Hacker News new | ask | show | jobs
by lifthrasiir 816 days ago
This JBIG2 "myth" is too widespread. It is true that Xerox's algorithm mangled some numbers in its JBIG2 output, but it is not an inherent flaw of JBIG2 to start, and Xerox's encoder misbehaved almost exclusively for lower dpis---300dpi or more was barely affected. Other artifacts at lower resolution can exhibit similar mangling as well (specifics would of course vary), and this or similar incident wasn't repeated so far. So I don't feel it is even a worthy concern at this point.
1 comments

1. No one, at least not OP, ever said it's a inherent flaw of JBIG2. The fact it's an implementation error on XeroX's end is a good technical detail to know, but it is irrelevant to the topic.

2. "Lower DPI" is extremely common if your definition for that is 300dpi. At my company, all the text document are scanned at 200dpi by default. And 150dpi or even lower is perfectly readable if you don't use ridiculous compression ratios.

> Other artifacts at lower resolution can exhibit similar mangling as well (specifics would of course vary)

Majority of traditional compressions would make text unreadable when compression is too high or the source material is too low-resolution. They don't substitute one number for another in an "unambiguous" way (i.e. it clearly shows a wrong number instead of just a blurry blob that could be both).

The "specifics" here is exactly what the whole topic is focus on, so you can't really gloss over it.

> 1. No one, at least not OP, ever said it's a inherent flaw of JBIG2. The fact it's an implementation error on XeroX's end is a good technical detail to know, but it is irrelevant to the topic.

It is relevant only when you assume that lossy compression has no way to control or even know of such critical changes. In reality most lossy compression algorithms use a rate-distortion optimization, which is only possible when you have some idea about "distortion" in the first place. Given that the error rarely occurred in higher dpis, its cause should have been either a miscalculation of distortion or a misconfiguration of distortion thresholds for patching.

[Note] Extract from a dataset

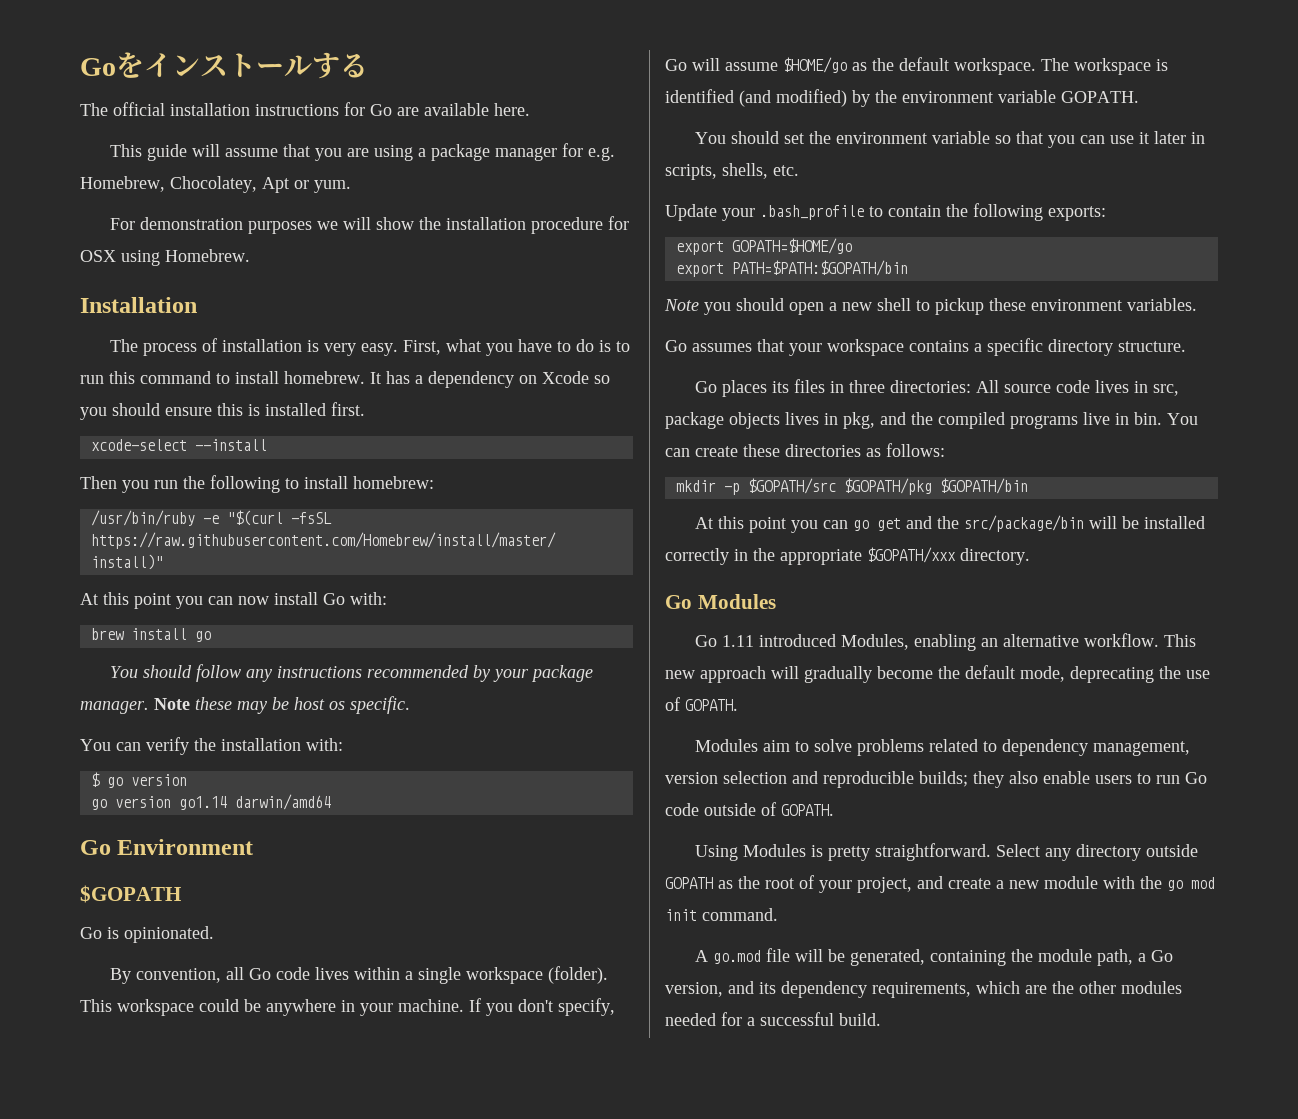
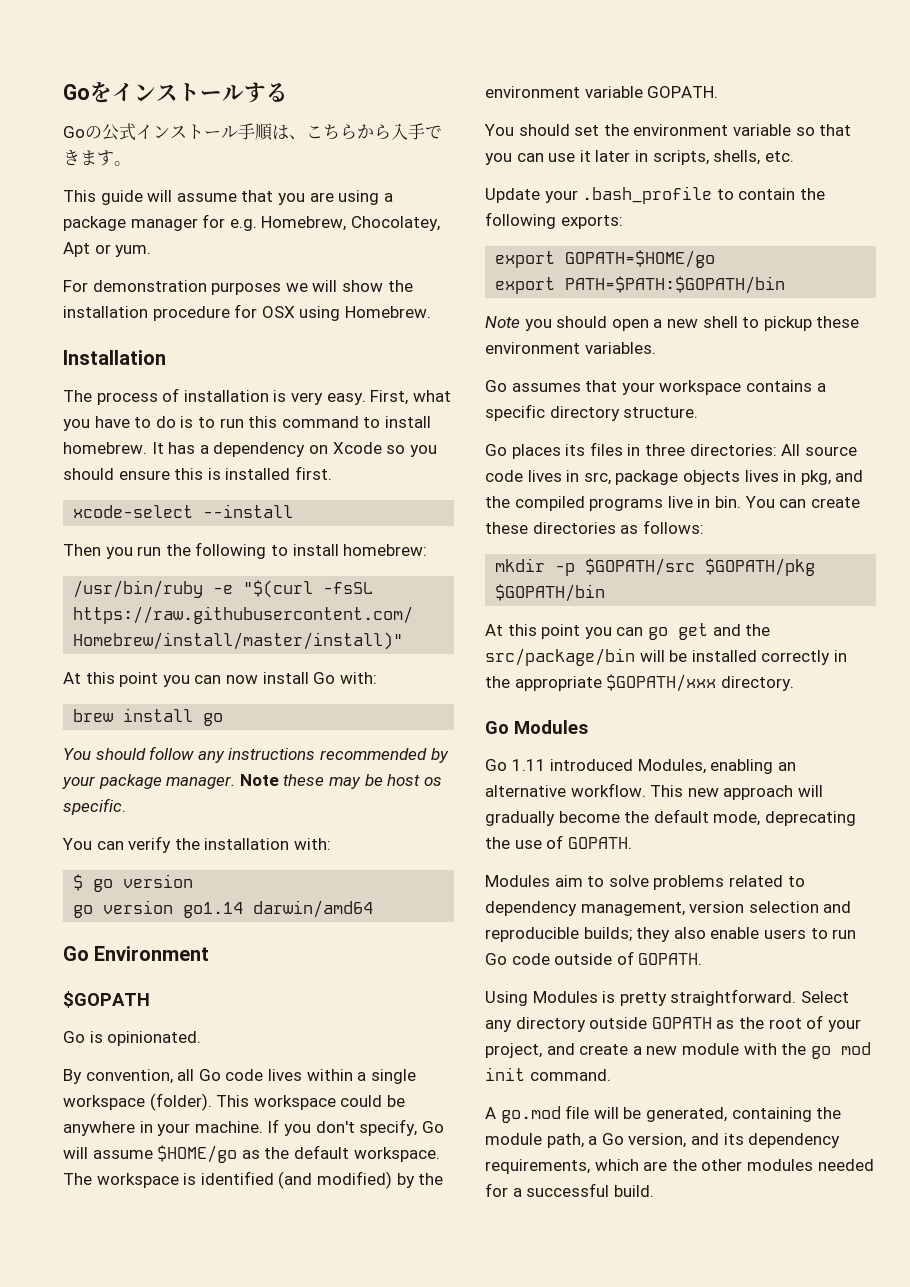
[80,102,530,116] The official installation instructions for Go are available here. -> [63,123,442,141] [63,150,131,166] Goの公式インストール手順は、こちらから入手できます。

In any case, a correct implementation should be able to do the correct thing. It would have been much problematic if similar cases were repeated, since it would mean that it is much harder to write a correct implementation than expected, but that didn't happen.

> Majority of traditional compressions would make text unreadable when compression is too high or the source material is too low-resolution. They don't substitute one number for another in an "unambiguous" way (i.e. it clearly shows a wrong number instead of just a blurry blob that could be both).

Traditional compressions simply didn't have much computational power to do so. The "blurry blob" is something with lower-frequency components only by definition, and you have only a small number of them, so they were easier to preserve even with limited resources. But if you have and recognize a similar enough pattern, it should be exploited for further compression. Motion compensation in video codecs were already doing a similar thing, and either a filtering or intelligent quantization that preserves higher-frequency components would be able to do so too.

----

> 2. "Lower DPI" is extremely common if your definition for that is 300dpi. At my company, all the text document are scanned at 200dpi by default. And 150dpi or even lower is perfectly readable if you don't use ridiculous compression ratios.

I admit I have generalized too much, but the choice of scan resolution is highly specific to contents, font sizes and even writing systems. If you and your company can cope with lower DPIs, that's good for you, but I believe 300 dpi is indeed the safe minimum.